Ses propos font écho à ceux qu’a tenus lundi le président de la Société de transport de Montréal (STM) qui, devant un trou budgétaire de 78 millions cette année, a lancé un nouveau cri du cœur aux gouvernements.

« Il faut vraiment travailler sur le financement de l’opération du transport collectif. […] Le système actuel n’est pas viable à court, à moyen et à long terme », a évoqué Éric Alan Caldwell.

Mardi, La Presse a rapporté que le gouvernement Legault n’offre pour l’instant aucune garantie. « En ce moment, on a divers modèles de financement de nos projets en transport collectif de façon générale. On est en train de réfléchir à tout ça », a soulevé la ministre des Transports, Geneviève Guilbault, refusant toutefois de s’avancer davantage. L’élue a néanmoins vanté les aides d’urgence offertes par son gouvernement durant la crise, équivalant à environ 1,4 milliard. Son cabinet n’a pas souhaité commenter davantage la question.

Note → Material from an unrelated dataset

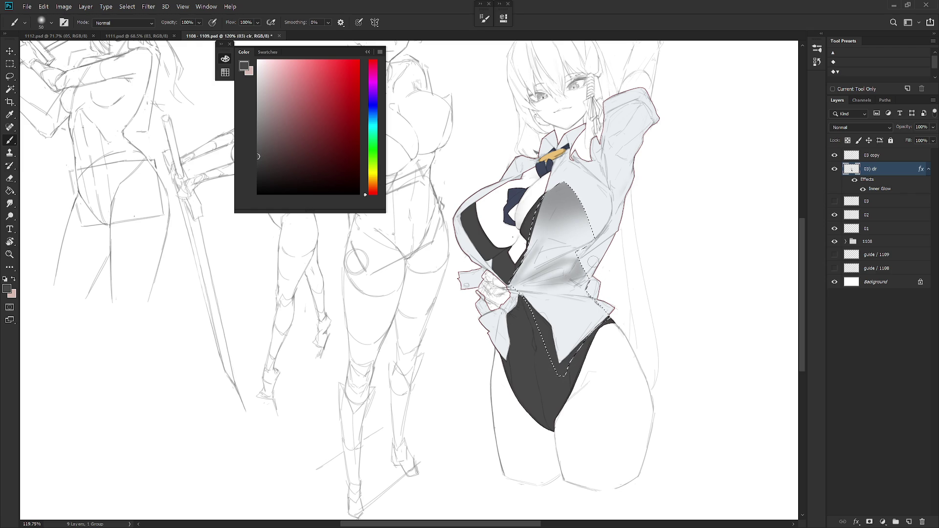
{"action": "key", "text": "ctrl+z"}
{"action": "key", "text": "bracketleft"}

La Société de transport de Sherbrooke (STS) dispose encore d’un surplus d’environ 9 millions qu’elle ne peut même pas utiliser, puisqu’il est justement destiné aux « pertes de revenus » du Fonds d’urgence COVID-19, déplore Marc Denault, aussi à la tête de la STS. « On a une surcharge liée au prix du carburant d’environ 2 millions, et je ne peux même pas l’éponger. C’est un exemple parmi tant d’autres », illustre-t-il.

Une idée pour la capitale

Dans la ville de Québec, le Réseau de transport de la capitale (RTC) a atteint en septembre dernier 81 % de son achalandage prépandémique avec 2,5 millions de déplacements. Ce chiffre s’est maintenu en octobre, représentant 75 % des déplacements par rapport à 2019.

En somme, depuis juin, le RTC se maintient autour de 76 % de son achalandage prépandémique, une moyenne assez semblable à celle du Grand Montréal où, selon l’Autorité régionale de transport métropolitain (ARTM), les trois quarts des usagers sont maintenant de retour.

PHOTO YAN DOUBLET, ARCHIVES LE SOLEIL

Autobus du RTC

La porte-parole du RTC, Raphaëlle Savard, affirme que l’objectif de son groupe est de « terminer l’année 2022 à 80 % de l’achalandage de 2019 ». Les chiffres d’achalandage de novembre du RTC seront d’ailleurs présentés ce mercredi, lors de la présentation de son budget.

À Sherbrooke, 100 % des usagers sont déjà de retour. « On est revenus à plein régime, ici. Dans les cinq dernières années, c’est environ 25 % de bonification du nombre d’usagers. Et l’année prochaine, on anticipe déjà des revenus de 1 million en plus par rapport à 2019, alors qu’on était déjà en progression », confie M. Denault. Dans sa ville, 36 000 des 175 000 résidants détiennent une carte OPUS.